Once we add a THREAD row to the table we need to mutate the MESSAGE row.
Frontend — Amplify & Apollo Client
To authenticate our users we use the AWS Amplify SDK with Cognito. Amplify provides pre-built UI components to cater for sign-in and sign-out. We configure the authentication by using ‘Auth’ from aws-amplify and using our user pool information (from the Cognito user pool deployed by the Serverless Framework). We take advantage of this as it greatly reduces the development time for authentication.
To make the requests from the frontend we use the Apollo Client- it is our favourite tool for interacting with our backend as it is compatible with TypeScript, providing a great developer experience, and it manages state in the frontend using a caching mechanism.
Cost
AppSync’s stated costs are slightly more expensive than Query and Data Modification Operations in API Gateway. However, AppSync generally works out to be less expensive, as you’ll be making fewer requests when using GraphQL (no more underfetching)!
- $4.00 per million Query and Data Modification Operations ($3.50 per million in API Gateway)
- $2.00 per million Real-time Updates
Tips and Tricks
- Turn to the AWS AppSync console for local development. If you are using Serverless it removes the needs to deploy to see your changes! The console that AWS provides is one of the reasons I have enjoyed working with AppSync so much.
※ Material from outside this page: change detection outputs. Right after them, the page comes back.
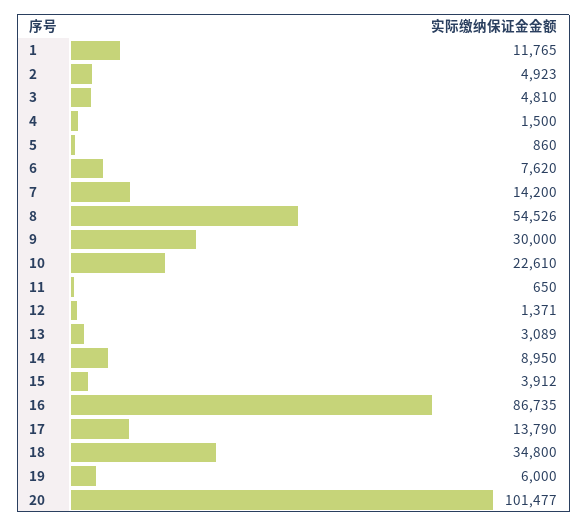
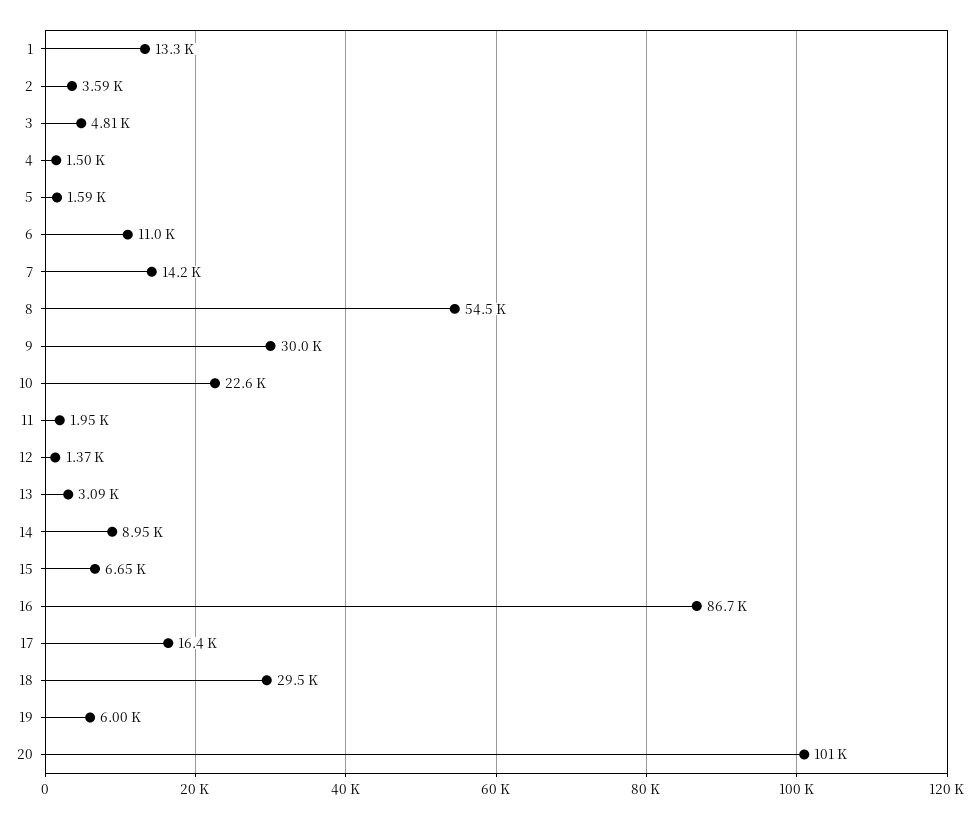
  {
-   "1": 11765,
+   "1": 13300,
-   "2": 4923,
+   "2": 3590,
    "3": 4810,
    "4": 1500,
-   "5": 860,
+   "5": 1590,
-   "6": 7620,
+   "6": 11000,
    "7": 14200,
    "8": 54526,
    "9": 30000,
    "10": 22610,
-   "11": 650,
+   "11": 1950,
    "12": 1371,
    "13": 3089,
    "14": 8950,
-   "15": 3912,
+   "15": 6650,
    "16": 86735,
-   "17": 13790,
+   "17": 16400,
-   "18": 34800,
+   "18": 29500,
    "19": 6000,
    "20": 101477
  }

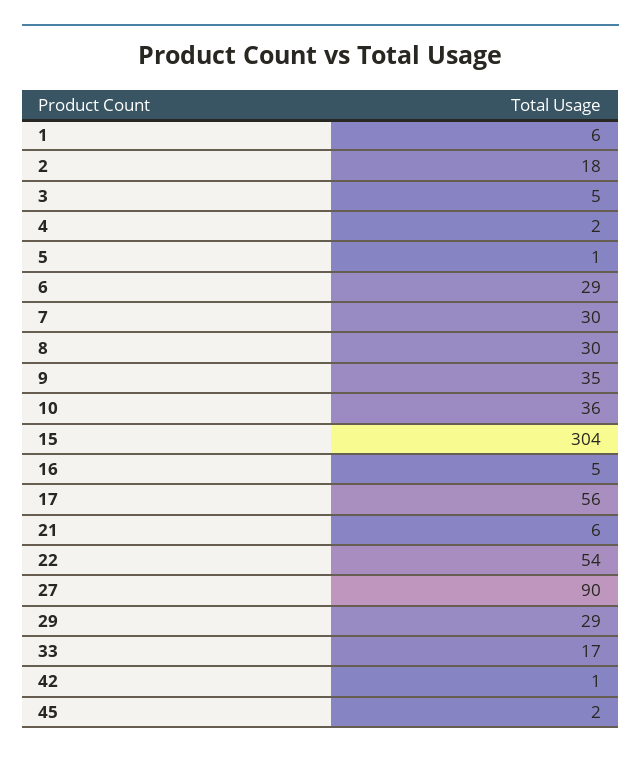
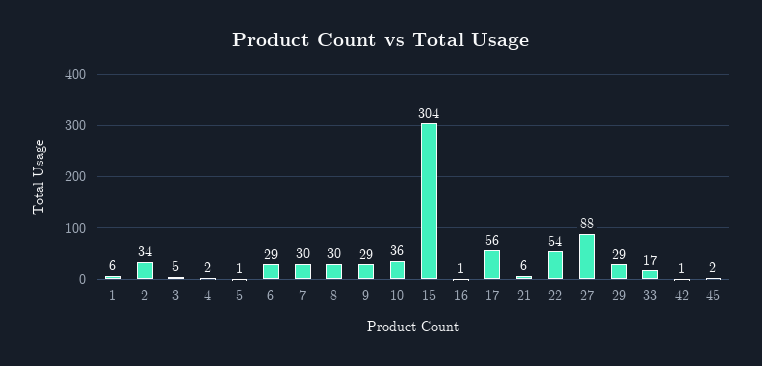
  {
    "1": 6,
-   "2": 18,
+   "2": 34,
    "3": 5,
    "4": 2,
    "5": 1,
    "6": 29,
    "7": 30,
    "8": 30,
-   "9": 35,
+   "9": 29,
    "10": 36,
    "15": 304,
-   "16": 5,
+   "16": 1,
    "17": 56,
    "21": 6,
    "22": 54,
-   "27": 90,
+   "27": 88,
    "29": 29,
    "33": 17,
    "42": 1,
    "45": 2
  }

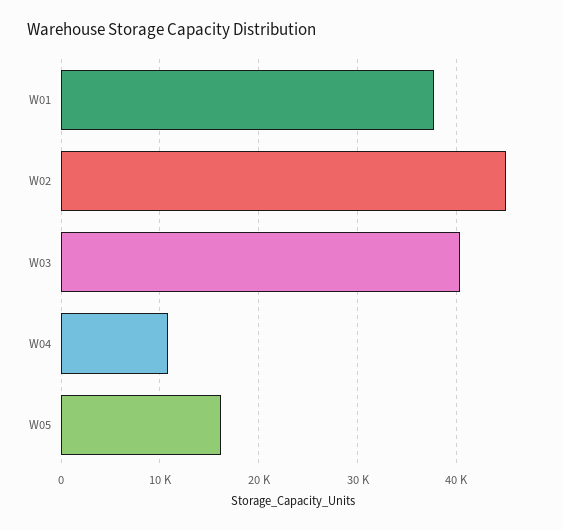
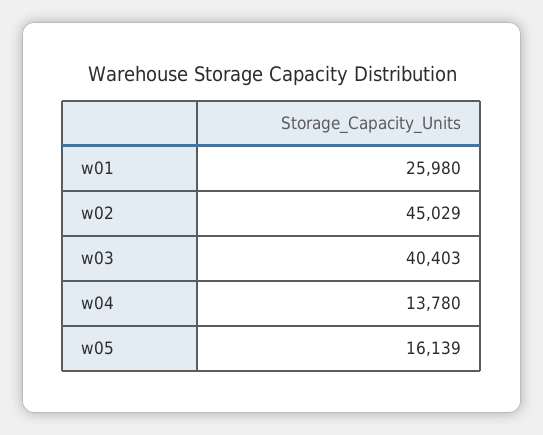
  {
-   "W01": 38000,
+   "W01": 25980,
    "W02": 45029,
    "W03": 40403,
-   "W04": 11000,
+   "W04": 13780,
    "W05": 16139
  }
- Use Lambda Functions for complex logic if you aren’t familiar with Apache VTL
- Unit test VTL mapping templates. We use functions from amplify-appsync-simulator to help us with this
- Use the Apollo dev tools plugin. It is a huge help when debugging in the frontend
Conclusion
AppSync allows us to focus on the code and not the underlying infrastructure which means we are able to build a product quickly. With AppSync being one of AWS’s Serverless offerings, the total cost of ownership (TCO) is reduced as there is no need to invest in the maintenance of the underlying infrastructure.
Did we achieve our aim to build a scalable chat app quickly and train up existing developers on the project using AWS AppSync? Absolutely!